Education

State Auditor Adam Edelen says he’s looking into the financial management of the University of Louisville Foundation, which manages the university’s $1.1 billion endowment, and the university’s board of trustees as part of an ongoing investigation.

Edelen originally said his office would focus on “governance and oversight” of the organizations, which have been under fire for hefty salary and deferred compensation packages awarded to U of L President James Ramsey and other top school officials. Ramsey is also the president of the U of L Foundation.

On Monday, Edelen said the investigation would include an examination of the financial operations of the boards.

“If there are examples of financial management or activities that operated outside of the purview of the board, certainly that’s something that we will review and consider as we examine the process,” he said.

The board of trustees has authorized large bonuses for Ramsey, and the foundation has independently awarded hefty deferred compensation packages — delayed bonuses used to retain employees — to Ramsey, former provost Shirley Willihnganz, and Ramsey’s chief of staff, Kathleen Smith, among other top officials.

According to tax documents filed last year, in 2013 the nonprofit foundation alone awarded $1.86 million to Ramsey, more than $663,000 to Willihnganz and more than $272,000 to Smith.

According to a report requested by the board of trustees and conducted by the firm Verisight this year, Ramsey’s estimated deferred compensation for 2014 was $1,905,239, bringing his total compensation last year to $2,529,239. The initial estimate for his 2015 compensation is $1,672,114 — which includes $1,023,153 in deferred compensation and tax gross-ups.
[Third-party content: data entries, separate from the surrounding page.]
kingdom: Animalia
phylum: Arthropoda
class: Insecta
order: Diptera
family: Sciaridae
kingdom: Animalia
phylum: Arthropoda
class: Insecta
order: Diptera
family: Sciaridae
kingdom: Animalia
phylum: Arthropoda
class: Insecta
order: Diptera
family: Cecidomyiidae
Verisight advised against using gross-ups — awarded to reimburse Ramsey for taxes paid on his income — saying they are “not common practice and should be eliminated, going forward.” The consultants also criticized the university’s overall use of deferred compensation, which isn’t deferred at all.

“The current vesting schedule used by the university’s plan is too short and should be at least three years,” the report said. “The is no retention element if the deferred compensation award vests immediately.”
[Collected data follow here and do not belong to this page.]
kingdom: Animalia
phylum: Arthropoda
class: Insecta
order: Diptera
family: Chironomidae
Next year, Ramsey’s base salary — to which both the foundation and university contribute — will be about $670,000.

Earlier this summer, the board of trustees awarded Ramsey a 3 percent merit raise on his base compensation next year, even as some board members have raised concerns over Ramsey’s high salary and benefits.

Gov. Steve Beshear appointed two new members and removed two members from the board of trustees in June, a move which precipitated the election of a new board president.
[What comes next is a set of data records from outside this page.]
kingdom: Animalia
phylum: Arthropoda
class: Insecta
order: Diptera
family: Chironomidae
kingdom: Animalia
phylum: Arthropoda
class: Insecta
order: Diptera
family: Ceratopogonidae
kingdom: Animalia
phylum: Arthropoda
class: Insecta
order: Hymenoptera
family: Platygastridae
On Monday, Edelen said changes to the board’s makeup haven’t altered his investigation.

“What has happened in the past has happened, and we’re going to review that to make sure it was in the best interest of the university and its foundation, and its aims and its mission,” Edelen said.

Newly elected board chairman Larry Benz was one of the members calling for a review of the U of L Foundation earlier this year.

In an email, Benz said the board of trustees is not officially aware of the scope of the investigation, but he expected to be notified once the auditor’s office had collected all the information it needed. He added that from the perspective of the board of trustees, “there is no ongoing issue” with Ramsey’s compensation.

U of L spokesman John Karman declined to comment directly, saying the university “has been cooperating fully with Auditor Edelen’s review and will continue to do so.”

Robert Hughes, chair of the U of L Foundation board and former head of the trustees, did not respond to a request for comment.

Ryland Barton is the Capitol bureau chief for Kentucky Public Radio.